Exercise description :: In the data below, which lines contain "Metodistas"? List them by copying each one.

Excerpted records ::
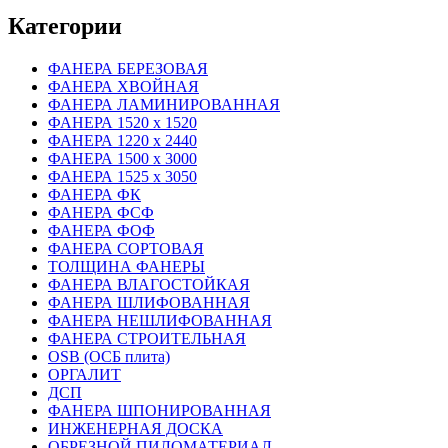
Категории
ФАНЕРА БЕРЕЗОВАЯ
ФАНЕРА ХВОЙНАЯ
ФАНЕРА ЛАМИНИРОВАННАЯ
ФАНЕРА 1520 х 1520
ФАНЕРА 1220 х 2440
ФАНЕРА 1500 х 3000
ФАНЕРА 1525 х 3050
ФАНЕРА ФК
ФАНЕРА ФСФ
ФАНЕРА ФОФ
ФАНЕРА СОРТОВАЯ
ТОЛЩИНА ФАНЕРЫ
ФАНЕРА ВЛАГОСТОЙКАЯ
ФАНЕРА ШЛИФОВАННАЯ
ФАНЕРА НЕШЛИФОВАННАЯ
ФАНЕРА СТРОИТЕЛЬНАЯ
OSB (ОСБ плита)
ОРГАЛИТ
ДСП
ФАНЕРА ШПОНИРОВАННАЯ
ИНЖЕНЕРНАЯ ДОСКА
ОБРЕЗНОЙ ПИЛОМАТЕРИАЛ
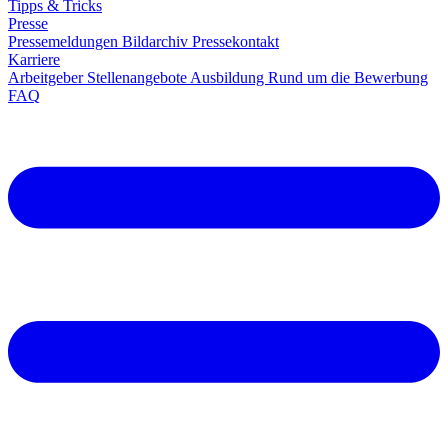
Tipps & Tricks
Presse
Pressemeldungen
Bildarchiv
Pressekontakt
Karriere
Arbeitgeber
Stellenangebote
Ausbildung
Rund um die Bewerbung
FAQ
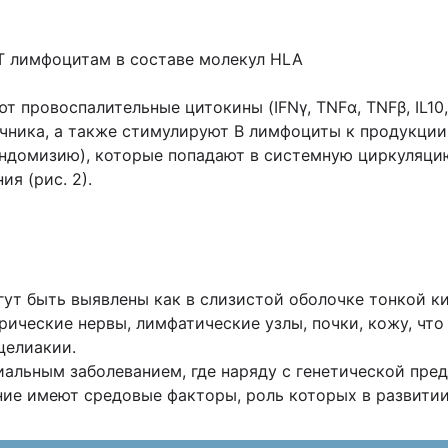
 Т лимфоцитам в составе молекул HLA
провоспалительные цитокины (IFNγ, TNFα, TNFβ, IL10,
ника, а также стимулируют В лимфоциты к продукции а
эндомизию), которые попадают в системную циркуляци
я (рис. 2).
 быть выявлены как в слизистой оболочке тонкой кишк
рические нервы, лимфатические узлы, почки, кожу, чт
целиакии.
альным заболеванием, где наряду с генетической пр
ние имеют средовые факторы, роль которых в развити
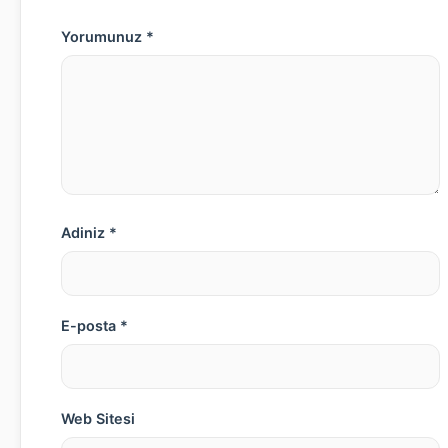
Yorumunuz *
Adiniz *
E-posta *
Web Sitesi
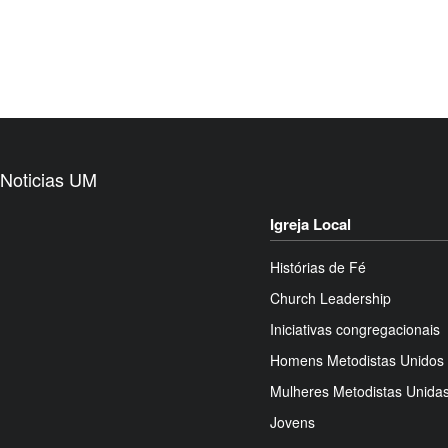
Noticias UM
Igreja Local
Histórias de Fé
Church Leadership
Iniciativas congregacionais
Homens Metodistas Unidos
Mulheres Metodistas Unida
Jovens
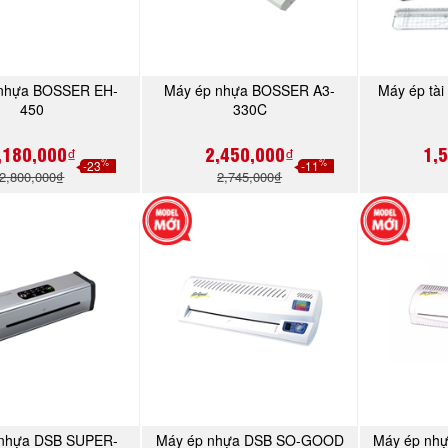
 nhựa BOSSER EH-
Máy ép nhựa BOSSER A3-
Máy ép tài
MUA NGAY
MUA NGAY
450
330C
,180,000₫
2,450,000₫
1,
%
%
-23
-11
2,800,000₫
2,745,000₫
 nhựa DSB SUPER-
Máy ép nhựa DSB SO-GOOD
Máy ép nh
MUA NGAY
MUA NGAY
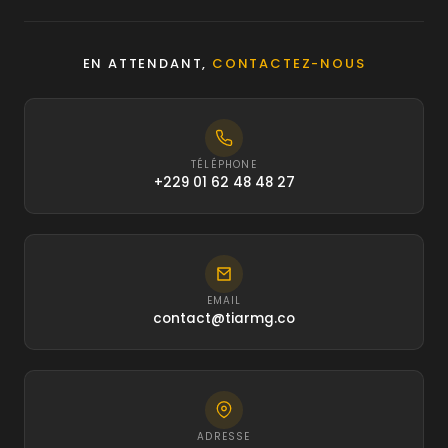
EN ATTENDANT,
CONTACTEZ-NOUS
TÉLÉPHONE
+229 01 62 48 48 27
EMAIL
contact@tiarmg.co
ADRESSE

Expected answer ::
Homens Metodistas Unidos
Mulheres Metodistas Unida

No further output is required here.